I saw another thread on the MakerTech inventory tutorial series, but their issue is not my issue. Their issue was not having an inventory in the player node in the inspector; however, I do have a inventory instantiated (initialized? I don’t know the proper wording) in said slot. Evident here:
Like I am not understanding here. This SHOULD be working, I followed the tutorial to the tee and spent days rewatching the series from start to finish, double checking, cross-referencing, looking for syntax errors, typos, etc, but it is a CARBON COPY of the tutorial; for the other person, their issue was they didn’t have an inventory resource in their player node, but I do!
My inventory is working whenever I manually place an item inside it from the inspector, launch scene, open inventory. The inventory is updated to the new item(s) or change in position(s), removal of items from inventory, etc. BUT when I try to pick an item up, according to godot, my inventory “doesn’t exist” (from my understanding)? Everything I’ve found through google is simply saying that I need to “initialize” my inventory, but how do I do that if I somehow haven’t actually done it?
The collect function itself looks right to me. The inventory parameter that you’re passing in is null, which means the parameter doesn’t point to any inventory even though one may exist somewhere.
Could you share the code of that part of the error stack trace? Imho that’s where the actual issue is.
Well, I hope I’m not wrong here, but usually a null reference error is not the worst thing to track down.

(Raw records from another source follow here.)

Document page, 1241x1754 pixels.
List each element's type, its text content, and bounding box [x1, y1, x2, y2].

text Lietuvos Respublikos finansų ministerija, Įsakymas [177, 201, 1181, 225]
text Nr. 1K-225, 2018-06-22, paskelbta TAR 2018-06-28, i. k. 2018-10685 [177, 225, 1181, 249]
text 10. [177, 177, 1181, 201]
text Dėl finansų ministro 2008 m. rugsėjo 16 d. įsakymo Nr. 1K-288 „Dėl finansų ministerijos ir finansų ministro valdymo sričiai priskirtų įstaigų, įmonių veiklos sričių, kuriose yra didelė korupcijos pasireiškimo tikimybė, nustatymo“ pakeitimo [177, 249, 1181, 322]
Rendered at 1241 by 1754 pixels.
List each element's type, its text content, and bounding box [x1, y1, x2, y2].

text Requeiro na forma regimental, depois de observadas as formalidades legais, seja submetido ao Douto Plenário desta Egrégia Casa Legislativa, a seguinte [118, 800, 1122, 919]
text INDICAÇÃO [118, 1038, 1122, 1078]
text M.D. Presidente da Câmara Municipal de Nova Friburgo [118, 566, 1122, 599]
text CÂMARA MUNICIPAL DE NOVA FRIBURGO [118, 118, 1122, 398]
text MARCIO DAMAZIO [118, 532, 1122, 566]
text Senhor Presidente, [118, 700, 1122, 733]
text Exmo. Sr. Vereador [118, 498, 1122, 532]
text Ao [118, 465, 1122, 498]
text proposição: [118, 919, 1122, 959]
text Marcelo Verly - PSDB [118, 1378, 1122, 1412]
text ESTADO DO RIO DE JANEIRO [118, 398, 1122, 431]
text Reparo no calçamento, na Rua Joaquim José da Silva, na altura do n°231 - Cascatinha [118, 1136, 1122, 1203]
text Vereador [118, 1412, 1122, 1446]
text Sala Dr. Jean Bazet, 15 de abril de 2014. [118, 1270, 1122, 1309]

In the area.collect(inventory) line, the inventory variable is null (explaining the error). What’s this variable? Where is it declared, and how are you assigning its value?
I find it hilarious, because this thread is literally following the other thread where the issue was simply not having the inventory resource applied to the player node, which mine is.
I also have inventory under a class_name in the inventory.gd (as seen in the insert function reference screenshot), which extends a resource node.
Other than that, I’m new so I may not be understanding what you’re asking.
Well, tracking an error usually goes like this going up the stack trace and looking for the most basic things first, which I’m doing.
You’re saying the inventory variable has a value set in the Inspector. Have you checked if that is still the case while playing? The value may have been lost for some reason at runtime.
In which scene have you assigned the inventory to the exported variable? It looks like you did in the player’s scene, but if you try to run another scene that contains the player’s scene, you need to set the inventory there.
and the console should display whether inventory is null or not.
If it is, then we’ll need to find out why.
But if it’s lost, how would it update when I manually change the inventory from the inspector?
There’s a huge difference between a variable being null and a node not existing.
You may have an existing inventory somewhere, and multiple variables that point to that same inventory. But, one of these variables may, at some point, be set to null for some reason, which does not mean that the inventory does not exist anymore, just that this variable will not point to it.
Other variables, if unchanged, will still have a valid reference to the inventory, which could explain why your code partially works: some variables still have a correct value, others don’t.
Feel free to let me know if that’s not clear enough and I can provide a more detailed explanation.
the inventory gui and inventory resource are bound to the player.
I only have one scene which has the player node instantiated as a child. Navigating my little mock world (switching scenes to say the interior of a house) is done through a scene manager and a navigation manager. In the case of this error, it is occurring on the original parent scene.
doing the print(inventory) does have it set to a null response, but I have to block out the insert command causing the error, otherwise it just crashes, don’t know if that’s causing that or what.
And if you open the scene that has the player instantiated (which is probably the scene you are running?) and click on the player instance there, does it have the inventory set in the inspector?
Okay, so now we have to figure out why it is null.
@hyvernox guess was a good guess but if that’s not it, here’s my next question: are you setting the inventory variable somewhere in the code? Or, are you creating any inventory at runtime, which could destroy the inventory you reference in the Inspector and lose its reference?